▶ _Data for this task_
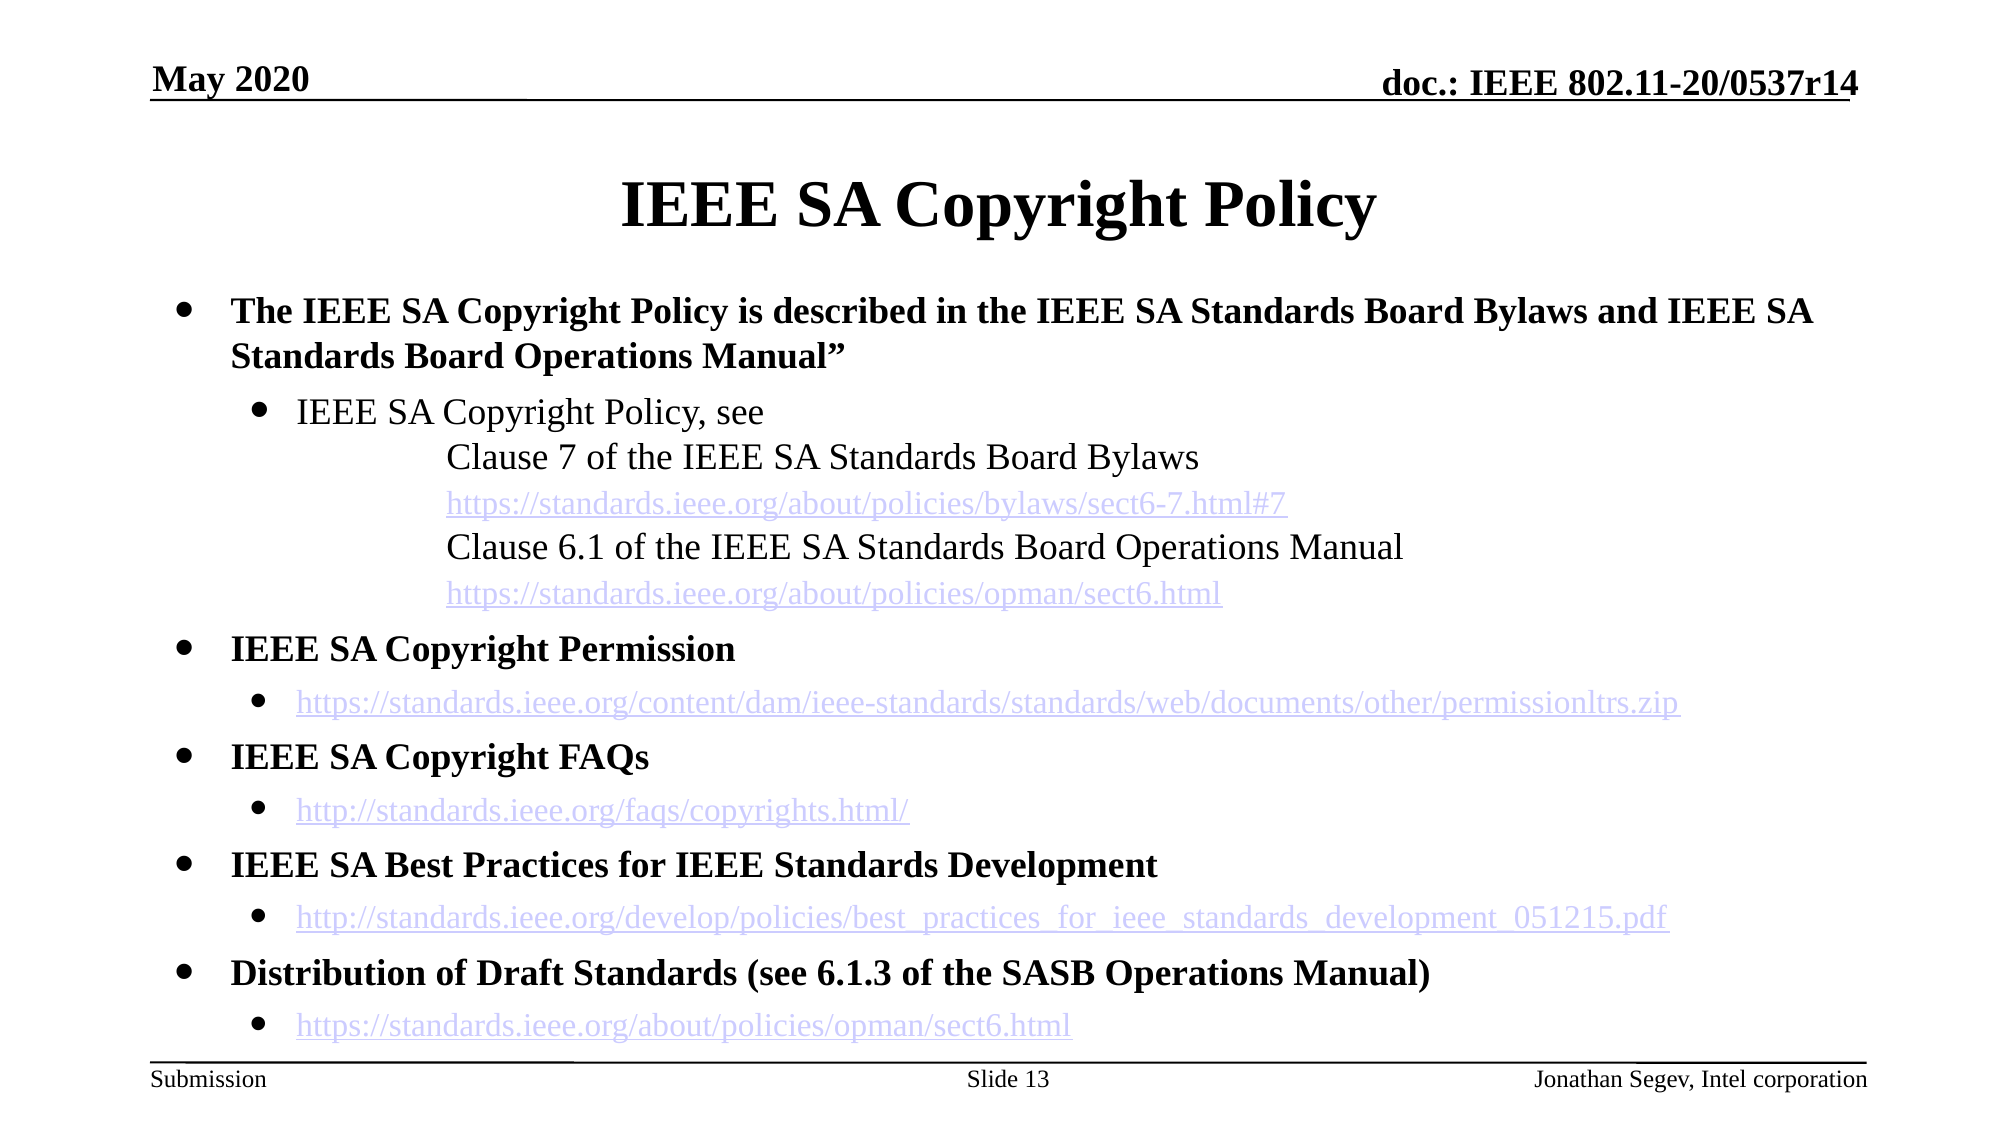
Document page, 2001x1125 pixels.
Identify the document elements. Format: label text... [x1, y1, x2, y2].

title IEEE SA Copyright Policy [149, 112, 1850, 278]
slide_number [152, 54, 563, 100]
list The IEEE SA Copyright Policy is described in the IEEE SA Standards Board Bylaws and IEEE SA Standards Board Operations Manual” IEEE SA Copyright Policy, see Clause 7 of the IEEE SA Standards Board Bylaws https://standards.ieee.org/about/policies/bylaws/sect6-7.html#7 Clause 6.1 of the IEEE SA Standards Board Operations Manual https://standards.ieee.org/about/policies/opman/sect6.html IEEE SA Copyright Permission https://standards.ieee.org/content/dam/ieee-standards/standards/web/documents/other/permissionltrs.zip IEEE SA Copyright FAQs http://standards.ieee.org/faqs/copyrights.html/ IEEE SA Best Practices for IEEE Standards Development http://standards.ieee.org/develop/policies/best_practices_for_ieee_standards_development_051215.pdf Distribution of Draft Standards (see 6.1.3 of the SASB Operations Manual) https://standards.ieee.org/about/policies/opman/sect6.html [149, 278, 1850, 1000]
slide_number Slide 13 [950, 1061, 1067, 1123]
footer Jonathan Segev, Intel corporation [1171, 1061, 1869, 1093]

▶ _Task to complete_
Please return all of the material above exactly, minus any pictures.

▶ _The answer_
Document page, 2001x1125 pixels.
Identify the document elements. Format: label text... [x1, y1, x2, y2].

title IEEE SA Copyright Policy [149, 112, 1850, 278]
slide_number [152, 54, 563, 100]
list The IEEE SA Copyright Policy is described in the IEEE SA Standards Board Bylaws and IEEE SA Standards Board Operations Manual” IEEE SA Copyright Policy, see Clause 7 of the IEEE SA Standards Board Bylaws https://standards.ieee.org/about/policies/bylaws/sect6-7.html#7 Clause 6.1 of the IEEE SA Standards Board Operations Manual https://standards.ieee.org/about/policies/opman/sect6.html IEEE SA Copyright Permission https://standards.ieee.org/content/dam/ieee-standards/standards/web/documents/other/permissionltrs.zip IEEE SA Copyright FAQs http://standards.ieee.org/faqs/copyrights.html/ IEEE SA Best Practices for IEEE Standards Development http://standards.ieee.org/develop/policies/best_practices_for_ieee_standards_development_051215.pdf Distribution of Draft Standards (see 6.1.3 of the SASB Operations Manual) https://standards.ieee.org/about/policies/opman/sect6.html [149, 278, 1850, 1000]
slide_number Slide 13 [950, 1061, 1067, 1123]
footer Jonathan Segev, Intel corporation [1171, 1061, 1869, 1093]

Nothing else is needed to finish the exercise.